La Côte d'Ivoire n'est plus la Côte d'Ivoire. Sous Félix Houphouët-Boigny, le père de la nation (notre photo), en effet, le pays aspirait tout ce que l'Afrique comptait comme cadres (enseignants, ingénieurs, médecins, artistes, etc) de grande valeur. Les conditions salariales et matérielles qui leur étaient proposées n'avaient rien à voir avec ce que ces derniers pouvaient gagner dans leur propre pays. Il n'était, donc, pas question pour les Ivoiriens de solliciter des fonctions dans des organisations internationales. Ils préféraient rester dans leur pays où ils étaient très bien payés. Par la suite, la Côte d'Ivoire a été frappée par la crise. Celle-ci a conduit le premier président jusqu'à la mort, en 1993. Depuis, ses successeurs ont oeuvré pour le redressement économique de ce poumon de l'UEMOA (Union économique et monétaire ouest-africaine), sans jamais parvenir au « miracle ivoirien » qu'Houphouët avait su façonner.

Il faut ajouter que pendant une dizaine d'années, de 2000 à 2010, la Côte d'Ivoire a vécu une période de crise politique grave, qui a plongé l'économie nationale dans l'abîme. Alassane Ouattara, depuis six ans, essaie de l'en sortir, avec beaucoup de succès. Mais, il y a, encore, de la marge pour atteindre le niveau de la Côte d'Ivoire des années 70.

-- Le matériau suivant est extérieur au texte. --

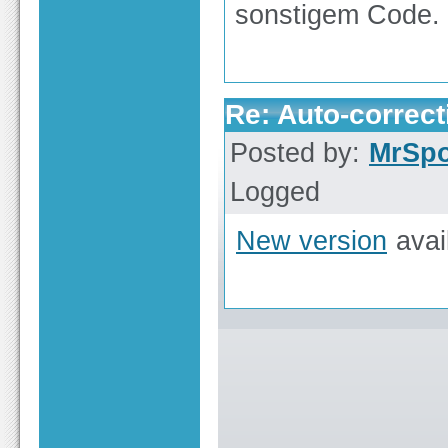
sonstigem Code.
Re: Auto-correct
Posted by:
MrSp
Logged
New version
avai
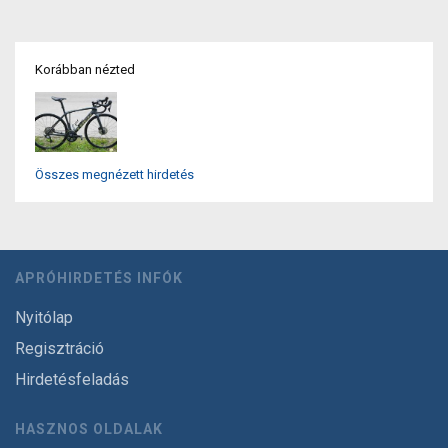
Korábban nézted
Összes megnézett hirdetés
APRÓHIRDETÉS INFÓK
Nyitólap
Regisztráció
Hirdetésfeladás
HASZNOS OLDALAK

Conséquence, à l'heure actuelle, le chômage reste le principal mal qui ronge le pays : huit jeunes sur dix rêvent d’aller en Occident, par n'importe quel moyen, même en traversant la Méditerranée à la nage. Samedi, 19 novembre, soir, à Abidjan, Yacouba Sangaré, coordonnateur du Festival Ciné Droit Libre (CDL) dont la huitième édition s’est achevée dans la capitale économique ivoirienne, s'est inquiété de cette situation.

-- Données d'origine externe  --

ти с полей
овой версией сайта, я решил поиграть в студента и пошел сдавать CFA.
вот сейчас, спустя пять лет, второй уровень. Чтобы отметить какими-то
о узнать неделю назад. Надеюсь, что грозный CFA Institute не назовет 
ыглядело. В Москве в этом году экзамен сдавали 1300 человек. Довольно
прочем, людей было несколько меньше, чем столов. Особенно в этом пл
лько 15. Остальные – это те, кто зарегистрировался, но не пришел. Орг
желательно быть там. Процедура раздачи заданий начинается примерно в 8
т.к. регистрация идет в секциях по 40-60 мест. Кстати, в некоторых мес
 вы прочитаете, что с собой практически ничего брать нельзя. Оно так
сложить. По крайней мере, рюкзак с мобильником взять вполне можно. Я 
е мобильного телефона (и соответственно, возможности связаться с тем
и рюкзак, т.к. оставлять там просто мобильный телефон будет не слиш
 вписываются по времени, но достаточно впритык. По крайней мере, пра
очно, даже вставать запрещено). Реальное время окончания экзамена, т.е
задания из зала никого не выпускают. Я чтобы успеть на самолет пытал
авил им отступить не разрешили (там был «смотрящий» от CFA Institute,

La cérémonie de clôture de ce Festival, qui s’est déroulé, pendant une semaine, à Abidjan et banlieue, sous le thème, «Droit de vivre : Luttons contre l’extrémisme violent et l’immigration clandestine», a été l’occasion pour Yacouba Sangaré de se prononcer sur le phénomène de la traversée de la Méditerranée par des jeunes Africains à la recherche de l’eldorado en Occident.

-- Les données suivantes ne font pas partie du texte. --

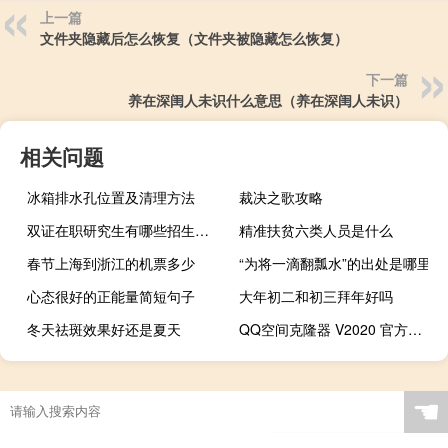
上一篇
文件夹隐藏后怎么恢复（文件夹被隐藏怎么恢复）
下一篇
养在深闺人未识什么意思（养在深闺人未识）
相关问题
冰箱排水孔位置及清理方法
裁决之歌攻略
双证在职研究生有哪些招生院校及流程
精准扶贫六类人员是什么
春节上海到浙江的机票多少
“为将一滴翻瓢水”的出处是哪里
心态很好的正能量简短句子
大年初二和初三拜年好吗
冬天祛斑效果好还是夏天
QQ空间克隆器 V2020 官方免费版（QQ空间克隆器 V2020 官方免费版功能简介）
☚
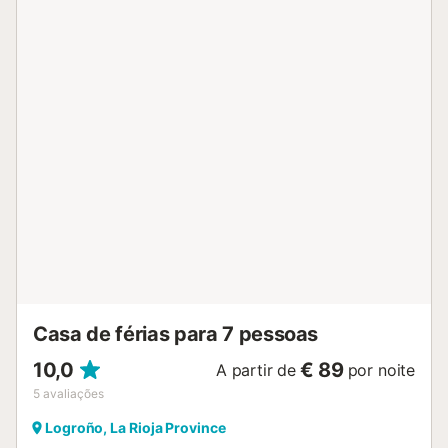
Casa de férias para 7 pessoas
10,0
€ 89
A partir de
por noite
5
avaliações
Logroño, La Rioja Province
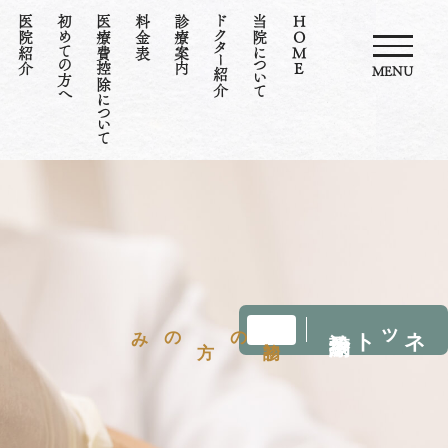
医院紹介
初めての方へ
医療費控除について
料金表
診療案内
ドクター紹介
当院について
HOME
MENU
ネット診療予約
のみ
の
初診
方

« Aujourd’hui, en Côte d’Ivoire, huit jeunes sur dix rêvent d’aller en Occident, mais, pas par des moyens conventionnels. Des réseaux de passeurs se développent et malheureusement le voyage est périlleux», a déploré Yacouba Sangaré.

Le pouvoir ivoirien n'est pas insensible à ce phénomène. Malheureusement, il n'existe pas de solution magique pour y remédier.